Face aux multiples catastrophes qui nous pendent au bout du nez, comment cultiver une vision optimiste, même modeste? Cela semble hors de portée, et pourtant, nous devons peut-être nous résigner à l’espérance, lucidement.

C’est l’objet de ma chronique dans le numéro du 15 juillet du magazine L’Itinéraire, en vente maintenant! Je dis un mot au passage d’un livre récemment publié, Demain, territoire de tous les possibles (éd. Larousse), dirigé par Michel Lévy-Provençal.

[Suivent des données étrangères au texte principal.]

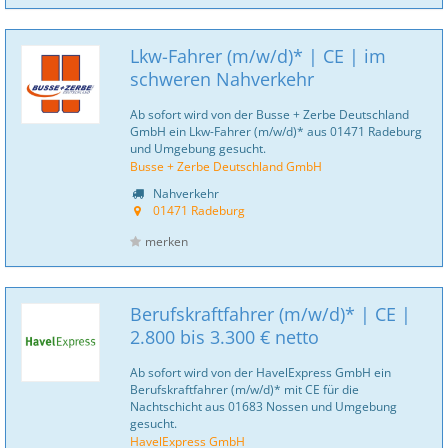
Lkw-Fahrer (m/w/d)* | CE | im
schweren Nahverkehr
Ab sofort wird von der Busse + Zerbe Deutschland
GmbH ein Lkw-Fahrer (m/w/d)* aus 01471 Radeburg
und Umgebung gesucht.
Busse + Zerbe Deutschland GmbH
Nahverkehr
01471 Radeburg
merken
Berufskraftfahrer (m/w/d)* | CE |
2.800 bis 3.300 € netto
Ab sofort wird von der HavelExpress GmbH ein
Berufskraftfahrer (m/w/d)* mit CE für die
Nachtschicht aus 01683 Nossen und Umgebung
gesucht.
HavelExpress GmbH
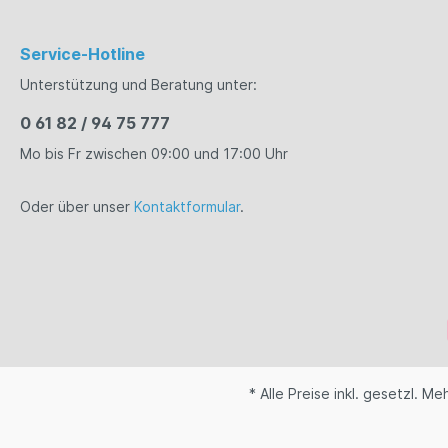
Service-Hotline
Unterstützung und Beratung unter:
0 61 82 / 94 75 777
Mo bis Fr zwischen 09:00 und 17:00 Uhr
Oder über unser
Kontaktformular
.
* Alle Preise inkl. gesetzl. M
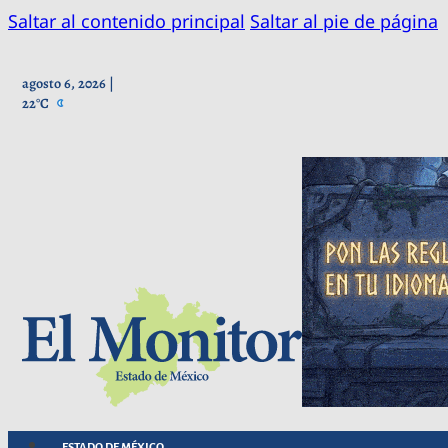
Saltar al contenido principal
Saltar al pie de página
agosto 6, 2026 |
22°C
ESTADO DE MÉXICO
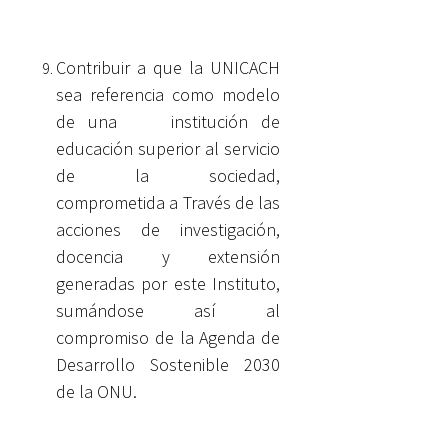
Contribuir a que la UNICACH
sea referencia como modelo
de una institución de
educación superior al servicio
de la sociedad,
comprometida a Través de las
acciones de investigación,
docencia y extensión
generadas por este Instituto,
sumándose así al
compromiso de la Agenda de
Desarrollo Sostenible 2030
de la ONU.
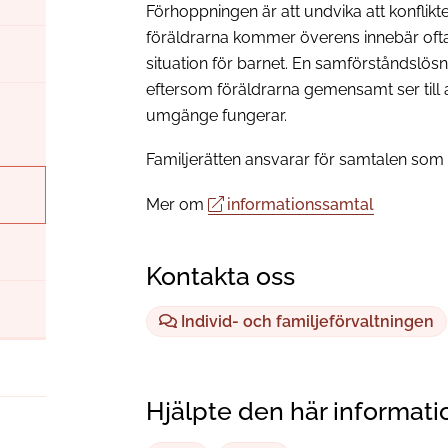
Förhoppningen är att undvika att konflikt
föräldrarna kommer överens innebär ofta
situation för barnet. En samförståndslös
eftersom föräldrarna gemensamt ser till
umgänge fungerar.
Familjerätten ansvarar för samtalen som ä
Mer om
informationssamtal
Kontakta oss
Individ- och familjeförvaltningen
Hjälpte den här informati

Le dossier du numéro porte sur la nature urbaine et compte, de plus, une grande entrevue avec Hubert Reeves, réalisée par Tuan Trieu-Hoang, camelot au métro Henri-Bourassa, notamment. Ne manquez pas non plus le 3e volet de notre section spéciale « 375e: Montréal méconnu », super intéressante et instructive.

Face aux catastrophes qui nous pendent au bout du nez, et dont les médias nous font état quotidiennement, il est un peu normal de se laisser envahir par un profond découragement. Les changements climatiques et les désastres naturels qu’ils engendrent, le vieillissement de la population et ses coûts astronomiques pour la collectivité, la robotisation qui menacerait nos emplois… – l’angoissante litanie des transformations radicales de notre futur rapproché semble s’étirer à l’infini. On a beau se raisonner et croire que l’humanité a toujours su s’en sortir, grâce à son ingéniosité, il y aura toujours un éteignoir pour souligner que les solutions possibles à ces problèmes mènent à des situations encore plus problématiques. Comme si nous avions atteint un point de non retour.